On Wednesday, April 16, 2003, at 07:53  AM, Iljitsch van Beijnum wrote:
On woensdag, apr 16, 2003, at 15:40 Europe/Amsterdam, Brian E Carpenter wrote:

I think we should fly up one level and discuss a hypothetical
world in which addresses in A000::/3 are deemed to be mutable
in flight between bits 3 and 47 inclusive.
Lovely idea.

See what it does
to TCP, SCTP and IPSEC for example.
Well, break them... The TCP/UDP checksum should be easy enough to fix,
Right. Either change the pseudo-header checksum to incorporate only the top 3 and lower 80 or set the 45 bits of the global locator to some constant value. The latter approach allows for use of existing IPv6 code, but makes figuring out the source of a (non-malicious) DoS and/or the source of an ICMP unreachable message at the end point a bit challenging (malicious DoS would likely have a spoofed locator).

IPsec AH not much harder. The real problem is that if I have a session with a001::1 and suddenly packets start coming in from a002::1, how do I know these belong to the same session? This can be fixed by making the bottom 64/80 bits should be globally unique, or by informing the other side of all possible values that may appear in those 45 bits beforehand.
I think the simplest solution is to make the lower 64 bits globally unique. Treat the endpoint ID as a key into a distributed database of one or more locators associated with that endpoint ID. The endpoint need not (ever) know the full destination address, that is, the DNS lookup of the end point host name would only return (top 3, lower 80). The core/edge boundary packet forwarder takes the destination end point identifier of the outgoing packet, looks up (simple hash would work) the locators associated with that end point, picks one of the locators based on some administrative policy (e.g., AS hop count), rewrites the locator into the destination address and sends the packet on its way.

As long as we're flying up levels, why not go up one more and compare different multiple-PA approaches?
One reason I like the GSE concept is that it removes the topology change induced renumbering problem from end sites, providing (in addition to multi-homing), number portability, at least from the perspective of end users (yes, non-tier 1 ISPs will need to renumber their infrastructure should they decide to change upstreams, but this wouldn't affect their customers).

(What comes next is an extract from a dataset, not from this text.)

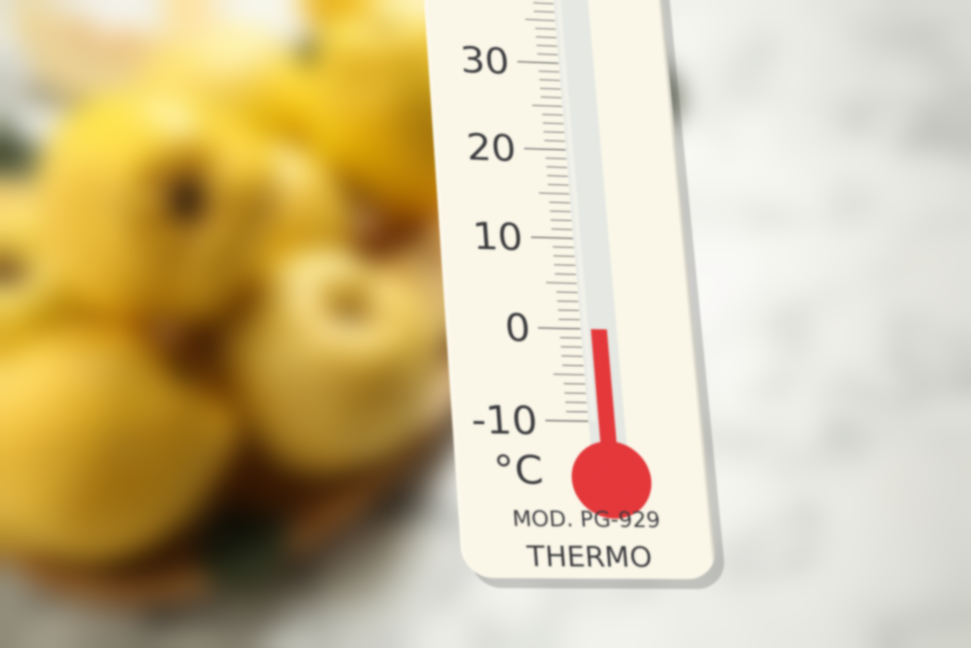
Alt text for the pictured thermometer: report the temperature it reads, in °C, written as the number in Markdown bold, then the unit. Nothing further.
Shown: **0** °C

The other approaches that do not separate locator from identifier don't address this problem (to my knowledge, pointers to documents where they do greatly appreciated).

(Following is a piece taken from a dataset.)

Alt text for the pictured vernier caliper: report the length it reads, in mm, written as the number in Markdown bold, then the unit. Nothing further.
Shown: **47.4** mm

From my perspective, the "real" problems with the GSE concept, at least historically, have been dealing with the distributed endpoint ID/locator map and the fear that GSE would make insertion attacks easier. Given the state of routing security (that is, the ability to insert pretty much any prefix into the routing system) I personally do not believe the latter concern is significantly worsened by something like GSE and, in any event, this issue would be addressed by deployment of IPSEC.

With respect to dealing with a distributed database, there are two broad approaches, pushing the data out (e.g., the way routiing tables are propagated) or pulling the data in (e.g., the way the DNS works). Both have advantages and disadvantages, but this given existence of solutions to this problem, this part seems solvable to me.